Senf und Hausmeister bei Projekt Kontor Eifel

Und das sei gar nicht so einfach. »Natürlich ist ein gehandicapter Mensch nicht so einsatzfähig wie ein nicht-behinderter Mitarbeiter. Dessen Leistungsfähigkeit wird jedoch durch die Betreuung des Gehandicapten zusätzlich gemindert. Da steht die Wirtschaftlichkeit doch manches Mal in Frage«, rechnet Vertriebs- und Projektleiter Dirk Fingerhut vor. Doch die gehandicapten Menschen wollen vielfach dem Staat nicht auf der Tasche liegen, sondern mit eigener Leistung ihr Leben bestreiten.
Für den ersten Arbeitsauftrag konnte Stormanns die Historische Senfmühle aus Monschau gewinnen. Für das Unternehmen von Ruth Breuer werden die 22 Senfsorten abgefüllt und konfektioniert. Rund 500.000 Senftöpfchen sind das pro Jahr. Das »Projekt Huusmeester« umfasst ein Vielzahl klassischer Hausmeisterdienste, haushaltsnahe Dienstleistungen, Gartenarbeiten, aber auch die Alltagsbegleitung von Senioren oder anderweitig Bedürftigen. »Zu helfen bereitet jedem Menschen Freude«, unterstreicht Stormanns. Und gerade in diesem Bereich könnten Menschen mit und ohne Handicap Hand in Hand zusammen arbeiten. Bekanntheit hat das »ProjektKontorEifel« erlangt, als es 2016 den Dorfladen »Onkel Lupo« in Woffelsbach eröffnete. Es folge 2017 »Lupos Restaurant« im Aachener Bootsclub und schließlich in diesem Frühjahr »Lupos Bistro« am Rurberger Badesee. »Dieses vorbildliche soziale Projekt, das dennoch betriebswirtschaftlich funktionieren muss, haben wir als Gemeinde Simmerath gerne unterstützt«, versichert der stellvertretende Bürgermeister der Gemeinde, Bernd Goffart. Und Theo Steinröx, langjähriger Bürgermeister der Stadt Monschau, nutzt den Besuch Middendorfs mit einer Forderung an Düsseldorf: »Das Land muss die Kommunen bei den Sozialausgaben viel besser unterstützen, damit solche Initiativen wie das ProjektKontorEifel Erfolg haben können.« Da könne es nicht sein, dass Mittelständler aus dem ländlichen Raum ihrer Beschäftigungsverpflichtung nachkommen und sich gleichzeitig Großkonzerne mit ein paar Euro aus dieser herauskaufen. 125 Euro kostet es pro Monat, einen Pflichtarbeitsplatz einfach nicht zu besetzen.

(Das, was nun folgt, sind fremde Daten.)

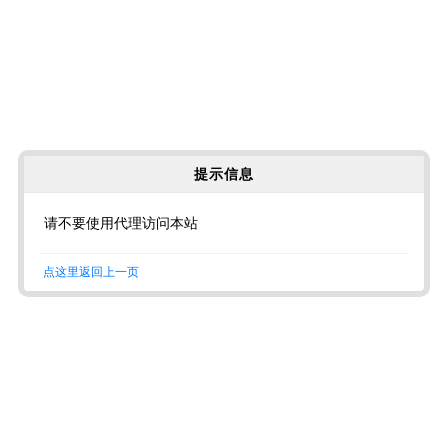
提示信息
请不要使用代理访问本站
点这里返回上一页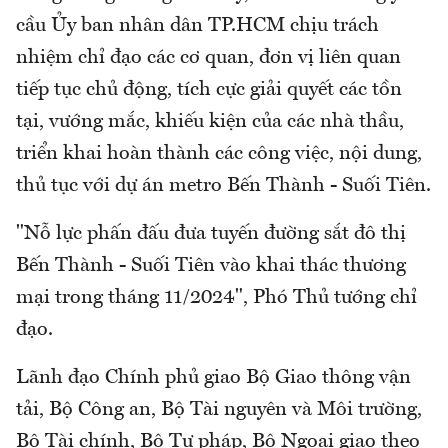
cầu Ủy ban nhân dân TP.HCM chịu trách
nhiệm chỉ đạo các cơ quan, đơn vị liên quan
tiếp tục chủ động, tích cực giải quyết các tồn
tại, vướng mắc, khiếu kiện của các nhà thầu,
triển khai hoàn thành các công việc, nội dung,
thủ tục với dự án metro Bến Thành - Suối Tiên.
"Nỗ lực phấn đấu đưa tuyến đường sắt đô thị
Bến Thành - Suối Tiên vào khai thác thương
mại trong tháng 11/2024", Phó Thủ tướng chỉ
đạo.
Lãnh đạo Chính phủ giao Bộ Giao thông vận
tải, Bộ Công an, Bộ Tài nguyên và Môi trường,
Bộ Tài chính, Bộ Tư pháp, Bộ Ngoại giao theo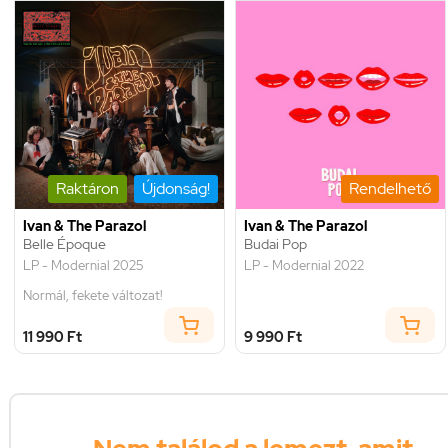
Raktáron
Újdonság!
Rendelhető
Ivan & The Parazol
Ivan & The Parazol
Belle Époque
Budai Pop
LP - Modernial 2025
LP - Modernial 2022
Normál, fekete változat!
11 990 Ft
9 990 Ft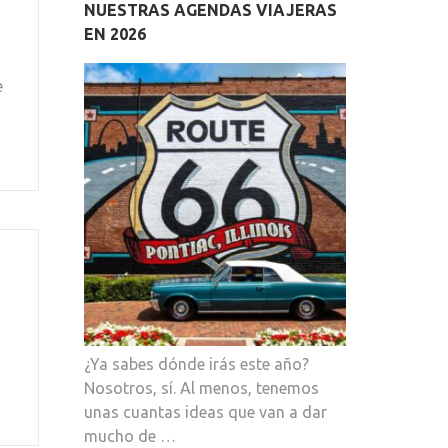
NUESTRAS AGENDAS VIAJERAS
EN 2026
e
¿Ya sabes dónde irás este año?
Nosotros, sí. Al menos, tenemos
unas cuantas ideas que van a dar
mucho de …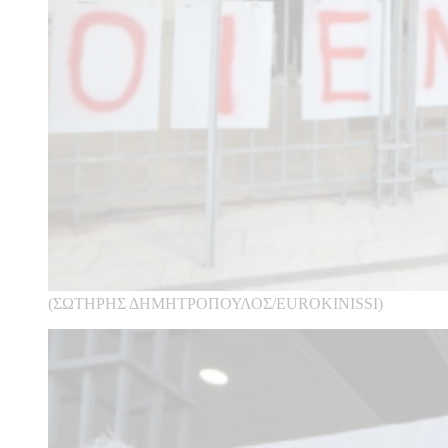
(ΣΩΤΗΡΗΣ ΔΗΜΗΤΡΟΠΟΥΛΟΣ/EUROKINISSI)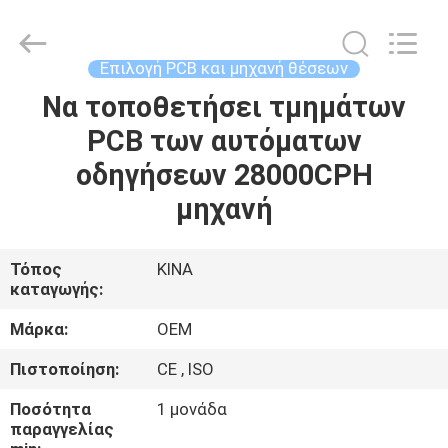
Silk
Road
Enterprise
Management
Services
Επιλογή PCB και μηχανή θέσεων
Co.,LTD.
All
Να τοποθετήσει τμημάτων
ΣΠΊΤΙ
Rights
Reserved.
PCB των αυτόματων
ΠΡΟΪΌΝΤΑ
οδηγήσεων 28000CPH
μηχανή
ΠΕΡΊΠΟΥ
ΕΜΕΊΣ
Τόπος
ΚΙΝΑ
καταγωγής:
ΓΎΡΟΣ
Μάρκα:
OEM
ΕΡΓΟΣΤΑΣΊΩΝ
Πιστοποίηση:
CE , ISO
Ποσότητα
1 μονάδα
ΠΟΙΟΤΙΚΌΣ
παραγγελίας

Inklusive Projekte bei Projekt Kontor Eifel gut aufgehoben

Hermann Stormanns hingegen macht weiter mit dem »ProjektKontorEifel«, weil er von seinem Konzept überzeugt ist und die Dankbarkeit der gehandicapten Menschen, einen sozialversicherungspflichtigen Arbeitsplatz zu haben, ihn jeden Tag aufs Neue antreibt. Das PKE erzielt auch bei »kleineren Projekten«, die für sich genommen zwar keine wirtschaftliche Existenzgrundlage haben, in der Nachbarschaft anderer Projekte synergetische Effekte.